Les questions essentielles

Quel budget prévoir si je dépasse accidentellement les seuils ?

En cas de dépassement du seuil de tolérance, vous devrez reverser la TVA collectée à partir du premier jour du mois de franchissement. Il est donc vital de prévoir une trésorerie suffisante pour couvrir cette obligation, même si la TVA n’a pas été facturée initialement.

Je lance mon activité en octobre, comment calculer mon seuil ?

Si vous créez votre auto-entreprise en cours d’année, vos seuils sont proratisés. Par exemple, pour une création en octobre, vous disposez de trois mois sur douze, soit 25 % du seuil annuel. Vous pouvez donc facturer jusqu’à environ 9 200 € pour les services ou 22 975 € pour les ventes.

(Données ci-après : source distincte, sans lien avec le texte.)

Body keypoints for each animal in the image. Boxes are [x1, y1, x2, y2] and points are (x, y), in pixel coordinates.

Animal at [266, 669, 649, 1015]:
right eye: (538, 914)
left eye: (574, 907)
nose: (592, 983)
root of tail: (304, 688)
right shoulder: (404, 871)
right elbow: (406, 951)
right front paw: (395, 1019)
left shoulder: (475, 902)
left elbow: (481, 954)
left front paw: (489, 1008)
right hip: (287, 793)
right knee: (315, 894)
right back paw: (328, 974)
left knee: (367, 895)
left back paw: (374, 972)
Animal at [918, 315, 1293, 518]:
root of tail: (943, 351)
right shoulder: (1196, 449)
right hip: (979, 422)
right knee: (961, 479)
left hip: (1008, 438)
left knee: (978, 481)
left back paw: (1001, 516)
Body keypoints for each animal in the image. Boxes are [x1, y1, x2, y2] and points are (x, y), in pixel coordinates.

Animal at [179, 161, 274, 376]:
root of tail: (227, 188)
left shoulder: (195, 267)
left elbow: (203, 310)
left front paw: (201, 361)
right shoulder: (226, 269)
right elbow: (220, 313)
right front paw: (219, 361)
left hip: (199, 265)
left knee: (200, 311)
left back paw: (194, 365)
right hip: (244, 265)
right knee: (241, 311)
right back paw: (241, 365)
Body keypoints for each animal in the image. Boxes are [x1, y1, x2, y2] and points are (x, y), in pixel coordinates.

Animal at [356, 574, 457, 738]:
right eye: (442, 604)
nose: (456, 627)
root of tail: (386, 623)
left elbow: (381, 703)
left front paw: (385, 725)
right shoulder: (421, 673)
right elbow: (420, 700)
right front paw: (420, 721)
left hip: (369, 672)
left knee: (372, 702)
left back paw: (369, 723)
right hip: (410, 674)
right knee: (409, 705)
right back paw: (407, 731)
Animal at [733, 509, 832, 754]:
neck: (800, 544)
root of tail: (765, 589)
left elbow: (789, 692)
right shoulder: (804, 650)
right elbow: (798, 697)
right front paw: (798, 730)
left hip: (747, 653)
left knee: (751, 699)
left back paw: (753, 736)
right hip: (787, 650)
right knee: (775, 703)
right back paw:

Puis-je récupérer la TVA sur mon matériel après être passé au régime réel ?

Oui, dès que vous basculez au régime réel, vous pouvez demander la régularisation de la TVA sur les stocks et immobilisations acquis en franchise, sous certaines conditions. Ce mécanisme permet de récupérer une partie de la TVA engagée auparavant, ce qui compense en partie les pertes passées.